### Paginatekst
------------------------------------------------------------------------

Het geven van aanwijzingen en het verbaliseren van overtredingen, zodat de openbare orde wordt gewaarborgd.

Conflictbemiddeling

Het in dialoog treden met conflicterende partijen en het bemiddelen in de oplossing van conflicten, zodat de leefbaarheid tussen groepen en individuen in de samenleving verbetert.

Opsporing-VVC

Het afhandelen van eenvoudige misdrijven c.q. het onderzoeken van feiten en omstandigheden op het gebied van Veel Voorkomende Criminaliteit (VVC) en het delen van informatie over de achtergronden van personen en de omgeving, zodat een basis ontstaat voor opvolging en/of vervolging.

------------------------------------------------------------------------

### Vermelde rijen
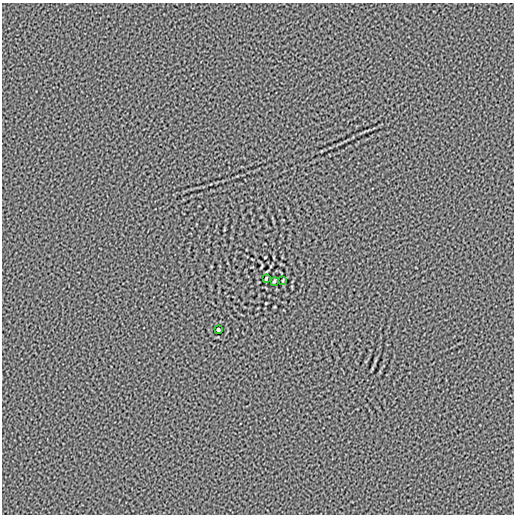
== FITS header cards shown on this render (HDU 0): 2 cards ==
NAXIS1  =                  512
NAXIS2  =                  512

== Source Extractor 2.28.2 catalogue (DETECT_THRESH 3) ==
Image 512 x 512 px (HDU 0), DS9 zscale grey, 1 PNG px = 1 image px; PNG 516 x 516 px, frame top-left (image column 1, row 512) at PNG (2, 3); each listed source drawn as its Kron ellipse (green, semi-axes under 4 px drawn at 4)
Background 4.22e-06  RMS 0.0017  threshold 0.00498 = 3 sigma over >= 5 px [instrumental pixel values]
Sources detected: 4; all 4 listed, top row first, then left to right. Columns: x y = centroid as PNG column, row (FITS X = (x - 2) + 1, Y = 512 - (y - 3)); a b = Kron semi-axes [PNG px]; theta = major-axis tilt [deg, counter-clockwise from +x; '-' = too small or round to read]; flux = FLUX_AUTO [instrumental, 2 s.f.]
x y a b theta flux
266 278 4 2 - 0.13
283 280 4 2 - 0.086
274 281 3 2 - 0.11
218 329 3 3 - 0.16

------------------------------------------------------------------------

### Wat wordt verwacht
Geef het vervolg van de tekst over conflictbemiddeling en opsporing, aansluitend op de laatste zin. De rijen vormen apart materiaal, los van de tekst over conflictbemiddeling en opsporing.

### Antwoord op opdracht
Noodhulp

Het beoordelen en melden van de aard en de ernst van incidenten en calamiteiten ter plaatse en het verlenen van directe hulp. Het aansturen van de politie-inzet ter plaatse en het nemen van regulerende en stabiliserende maatregelen bij incidenten en calamiteiten, zodat de directe hulp aan hen die deze behoeven wordt verleend.

Informatie

Het helder krijgen van de informatie- en hulpbehoefte van klanten, zodat klantverzoeken direct worden afgehandeld en klanten direct worden geholpen (intake op locatie).

Voorlichting

Het geven van informatie over actuele (werkterreingerelateerde) veiligheidsproblematiek en het bevorderen van kennis over het voorkomen van overlast en criminaliteit, zodat het veiligheidsgevoel en de zelfredzaamheid van burgers, bedrijven en instellingen verbetert.

Processen-verbaal

Het valideren en documenteren van feiten en omstandigheden over (werkterreingerelateerde) overtredingen en misdrijven en het opnemen van (werkterreingerelateerde) aangiften, zodat een basis voor opvolging en/of vervolging ontstaat.

Geregistreerde gegevens (IGP)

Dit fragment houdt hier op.